Dr Kendrick, an intermediate care GP with the Central East Cheshire Trust, said: "What we found in our detailed systematic review was that older people with high LDL levels - the so-called 'bad' cholesterol - lived longer and had less heart disease."
The 17 international experts, who wrote the review, also found an inverse association with all of the deaths that occur in a population, regardless of the cause.
They conclude "our review provides the basis for more research about the cause of atherosclerosis (a hardening and narrowing of the arteries) and cardiovascular disease (CVD) and also for a re-evaluation of the guidelines for cardiovascular prevention, in particular because the benefits from statin treatment have been exaggerated."
It immediately prompted medical opponents to describe the results as "surprising", "completely the wrong conclusion" and part of a "disappointing unbalanced" paper.
Lead author Dr Uffe Ravnskov, former associate professor of renal medicine at Sweden's Lund University, said: "As elderly people with high LDL-cholesterol live the longest, there is no reason to lower it."
Co-author Professor Sherif Sultan, professor of vascular and endovascular surgery at the University of Ireland, said: "Lowering cholesterol with medications for primary cardiovascular prevention in those aged over 60 is a total waste of time and resources whereas altering your lifestyle is the single most important way to achieve a good quality of life.
"Cholesterol is one of the most vital molecules in the body and in the elderly prevents infection, intra-cerebral bleeds, cancer, premature cataracts, muscle pain and fatigue and thus must be protected and nourished."
Prof Colin Baigent, professor of epidemiology at Oxford University said the study had "serious weaknesses and, as a consequence, has reached completely the wrong conclusion."
Randomized trials of statin therapy which have studied substantial numbers of older people show " very clearly that people benefit just as much from reducing their cholesterol when they are in their 70s as when they are younger," he said.

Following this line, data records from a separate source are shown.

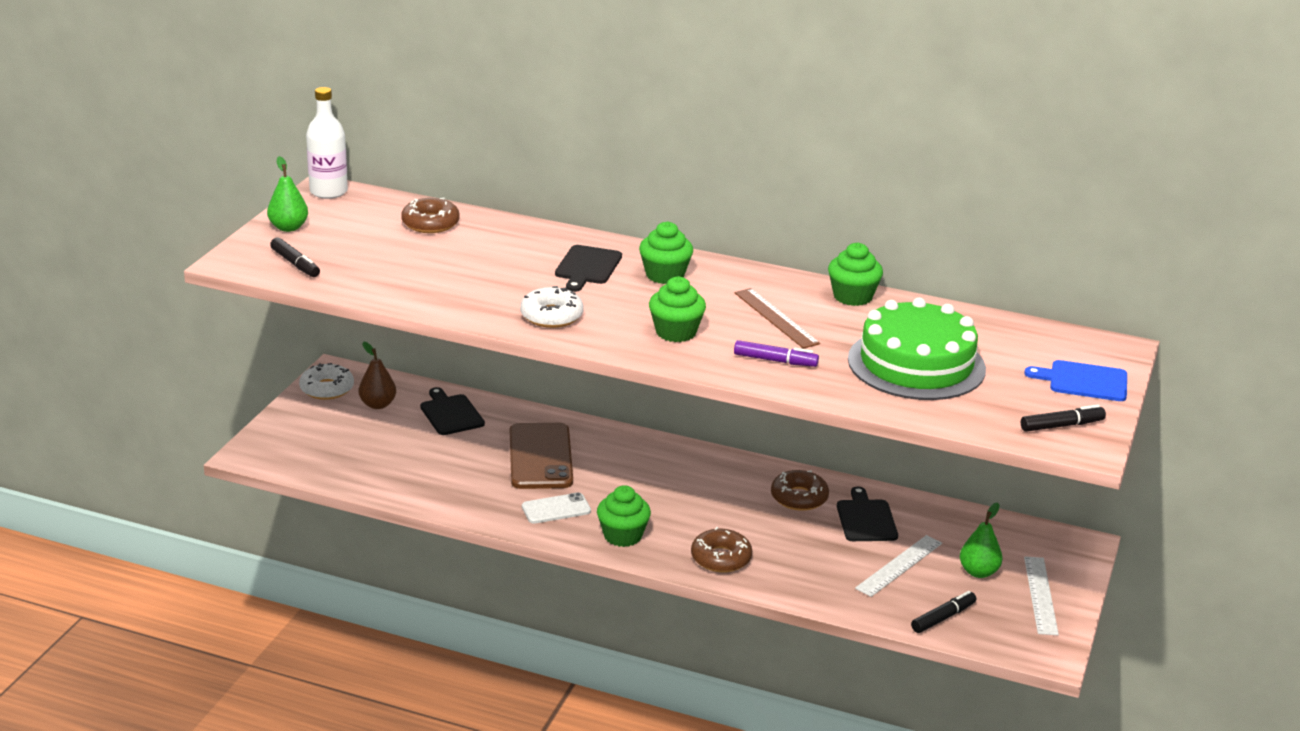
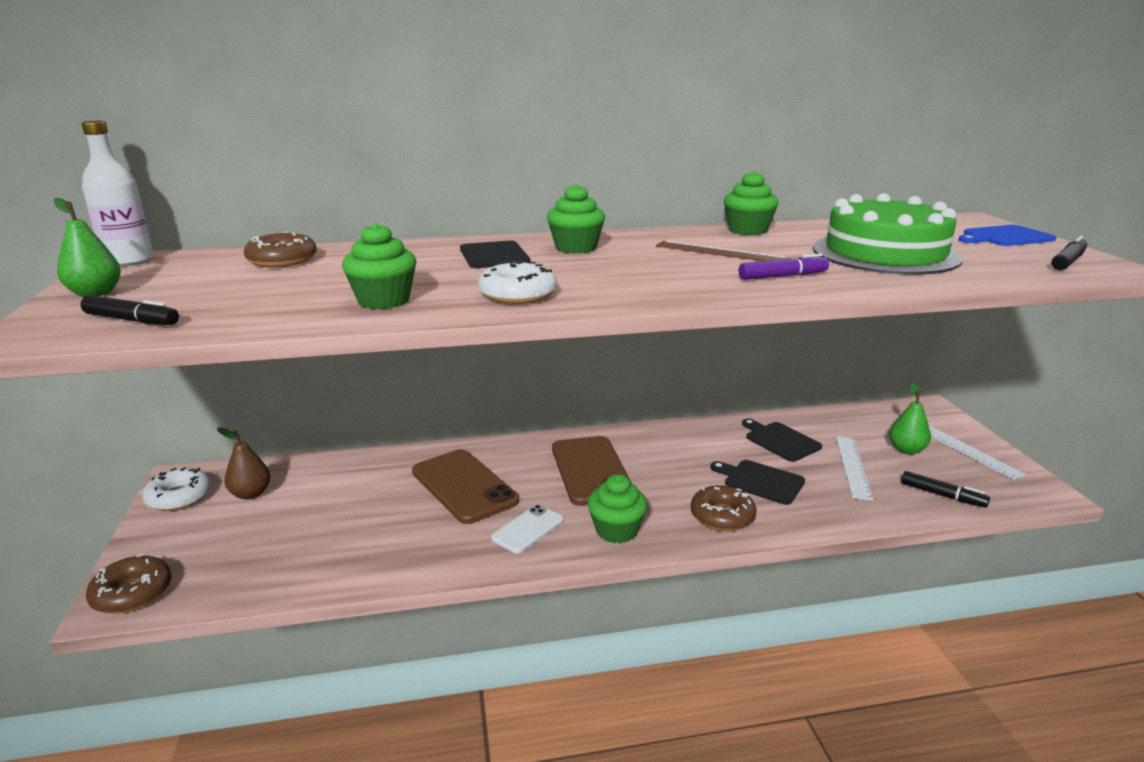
camera: 30 degrees left, 5 degrees down
(450, 413) = (338, 477): black cutting board -> black cutting board (760, 481)
(657, 482) = (591, 471): none -> brown phone
(676, 332) = (659, 278): green cupcake -> green cupcake (383, 300)
(799, 498) = (713, 442): brown donut -> brown donut (132, 593)
(943, 618) = (942, 495): black marker -> black marker turned 105 degrees clockwise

Prof John Danesh, a British Heart Foundation professor at Cambridge University, felt the research had been based on "crude study methods" meaning that its statistical data regarding cholesterol levels and cardiovascular disease risk cannot be trusted.
Consultant cardiologist Dr Tim Chico, a reader in cardiovascular medicine at Sheffield University, said he would be more convinced by a randomised study where some patients have their cholesterol lowered using a drug (generally a statin) and others receive a placebo.

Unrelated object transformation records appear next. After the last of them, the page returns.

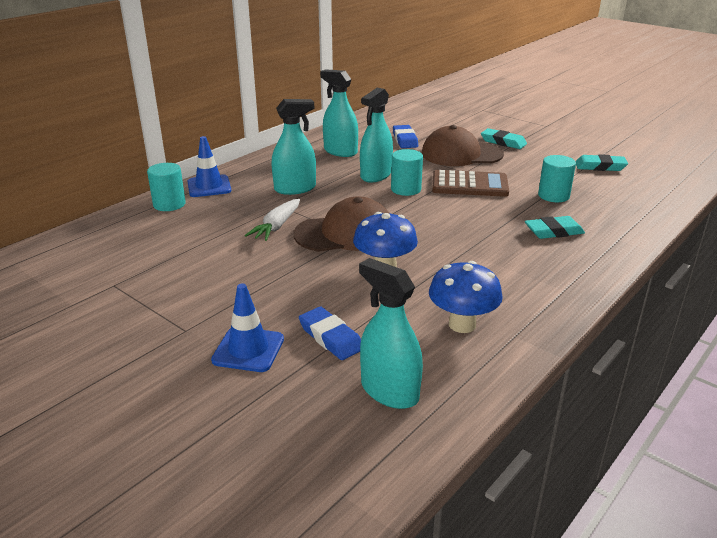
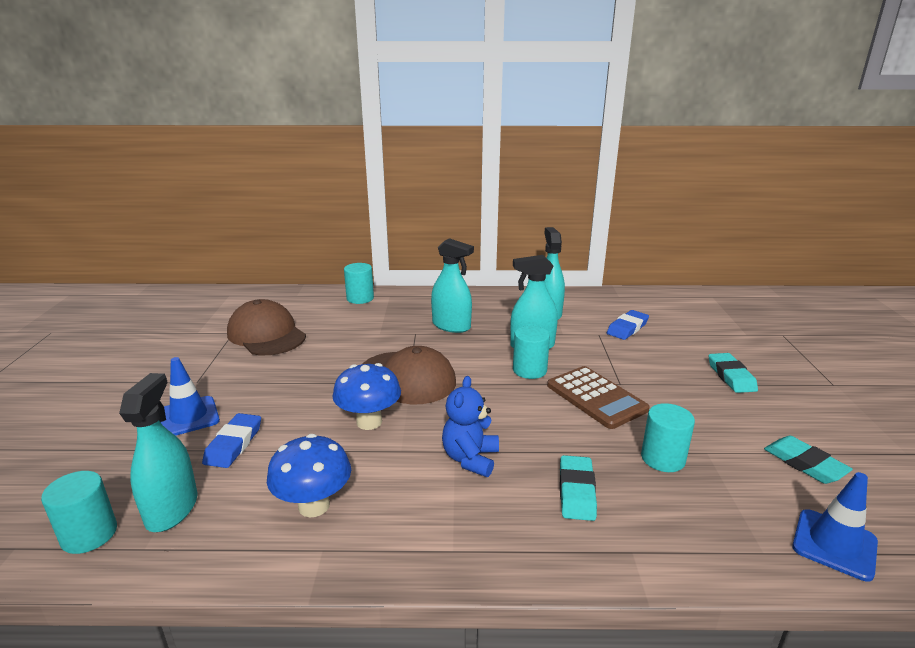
camera: 50 degrees right, 5 degrees down
(209, 186) = (405, 297): blue traffic cone -> blue traffic cone (834, 544)
(276, 226) = (379, 347): white carrot -> none
(374, 444) = (89, 534): none -> turquoise cylinder
(461, 154) = (654, 366): brown cap -> brown cap (266, 334)
(481, 249) = (470, 459): none -> blue teddy bear
(553, 231) = (576, 491): turquoise eraser -> turquoise eraser turned 60 degrees clockwise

He said: "There have been several studies that tested whether higher cholesterol increases the risk of heart disease, by lowering cholesterol in elderly patients and observing whether this reduces their risk of heart disease. These have shown that lowering cholesterol using a drug does reduce the risk of heart disease in the elderly, and I find this more compelling than the data in the current study."
Professor Jeremy Pearson, the British Heart Foundation's associate medical director, noted there are many factors which determine health as people get older, making the impact of high cholesterol levels less easy to detect.
He said: " Evidence from large clinical trials demonstrates very clearly that lowering LDL cholesterol reduces our risk of death overall and from heart attacks and strokes, regardless of age.
"There is nothing in the current paper to support the authors' suggestions that the studies they reviewed cast doubt on the idea that LDL cholesterol is a major cause of heart disease or that guidelines on LDL reduction in the elderly need re-evaluating."